━━━ Document section ━━━

So the Ralph Revolution didn't take hold until Rick Wagoner, the company's present CEO, came on the scene in 2000. Rick embraced the process focus and has been a strong advocate and participant (he's even taken on the role of the exec in charge of standardizing sales and marketing process across the company). Unlike other CIOs who Rick had worked with, Ralph spoke the language of the business (e.g., better supply chain), rather than techie jargonese.

FACTS on the impact: The company has taken $1 billion out of IT costs each year. It has taken significant cost out of its design process while doubling output. GM cars quality is not so bad anymore, with GM quality now exceeding DaimlerChrysler and Ford and rivaling Toyota and Nissan, according to J.D. Power. On the engineering front, the company recently designed a truck chassis completely in software (the company uses Unigraphics for CAD) and took it straight to production, without ever going through the expensive step of prototyping. The result: great ride, high crash-test scoring, low cost.Perhaps the biggest payoff has been enabling GM to be a truly global company, capable of quickly sharing design, process, and information across the world. While Toyota still has most of its design engineers in Japan, GM is able to get high output from its 19 design centers located all over the world. This capability enabled the company to transform its Daewoo product into the GM small car for all world markets. The process focus pervades all that Ralph touches. The EDS deal expires in 2006, so GM will be awarding outsourcing contracts worth $3 billion per year. To prepare for a new world of multiple outsourcers, GM is documenting 24 IT processes (e.g., change management and asset management) and will require all outsourcers to hew to these processes. This will make the outsourcers easier to manage, guarantee standard IT process across all of GM, and make it easier to plug-and-play outsourcers. Most important, it keeps GM in control.

What It Means No. 1: IT in many companies has become mistrusted, expensive overhead that's disconnected from the business. A Ralph Revolution that reorients IT away from technology and toward process can reverse that trend. Trust will follow, as well as promotions and recognition.

━━━ Entries provided ━━━

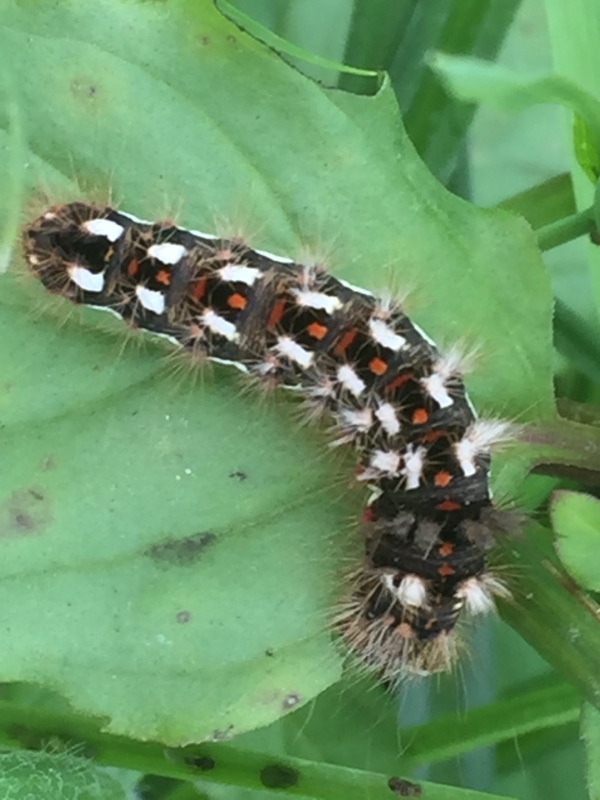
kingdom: Animalia
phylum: Arthropoda
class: Insecta
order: Lepidoptera
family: Noctuidae
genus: Acronicta
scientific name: Acronicta rumicis
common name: Knot grass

━━━

## Problem to work on
According to the passage on GM's IT, why is GM documenting 24 IT processes and requiring all outsourcers to follow them? Answer in one to three sentences.

## Result of the exercise
GM is preparing for multiple outsourcers once the EDS deal expires in 2006. Requiring every outsourcer to follow the documented processes will make them easier to manage, guarantee standard IT process across all of GM, and make them easier to plug-and-play. Most important, it keeps GM in control.